Minnesota Wild Rice Standard to Make Way for Mining?

The Minnesota Pollution Control Agency is preparing later this month (November 2010) to propose a rule change to increase the amount of sulfate pollution allowed in Minnesota waters where wild rice grows to 500% of the current limit. The MPCA is relying on a technical report having to do with paddy rice, seemingly without regard to the fact that there is no evidence that this standard would protect naturally-growing wild rice, which only thrives in low-sulfate waters of 10 mg/L or less.

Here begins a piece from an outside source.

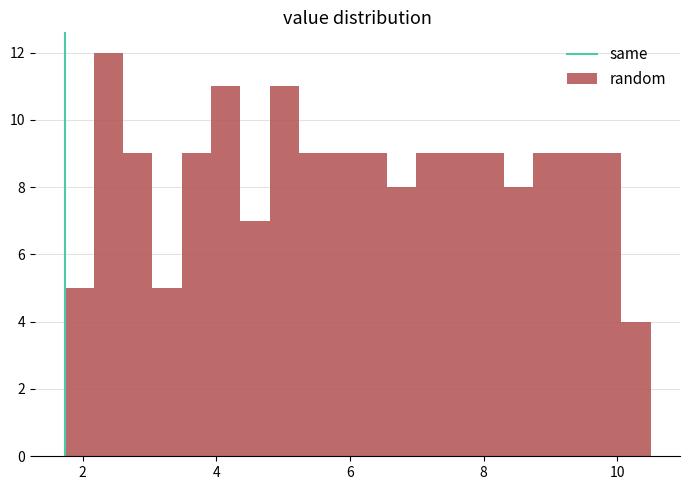

Read against the x-axis, roughly where is the centre of the tallest bar?

2.4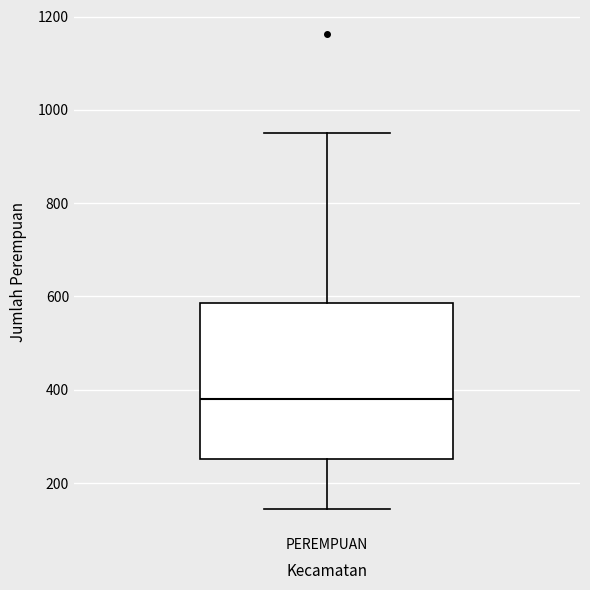

Transcribe this box plot: give where the median line is, the range the box spans, and where the two whiskers end, as read against the y-axis. The values are not printed on the chart, so give them approximately, as read against the axis.

median 380, box 260 to 580, whiskers 140 to 960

Mining companies have been asking for this change for months, since mining in sulfide-containing rock results in huge volumes of sulfate pollution. The PolyMet NorthMet open pit mine proposal is upstream of wild rice waters in the Partridge River and the St. Louis River and the U.S. Environmental Protection Agency recently cautioned that the proposed PolyMet mine may not comply with Minnesota’s 10 mg/L sulfate standard for wild rice waters.

Last Thursday, about 40 ricers, environmentalist and tribal elders met in St. Paul and Duluth to ask the MPCA not to weaken wild rice sulfate standards and to enforce the rules fairly to protect wild rice from year-round seeps and discharge from sulfide mining. Our briefing materials are included with this post: Preserve Wild Rice Standard .

Call me old-fashioned, but I still believe that mining and other industrial projects should be designed to meet water quality standards. Too often, these days, it seems that the corporations propose a project and then try to weaken, bend and manipulate the standards and the mathematical models so that they can keep cutting corners instead of preventing pollution.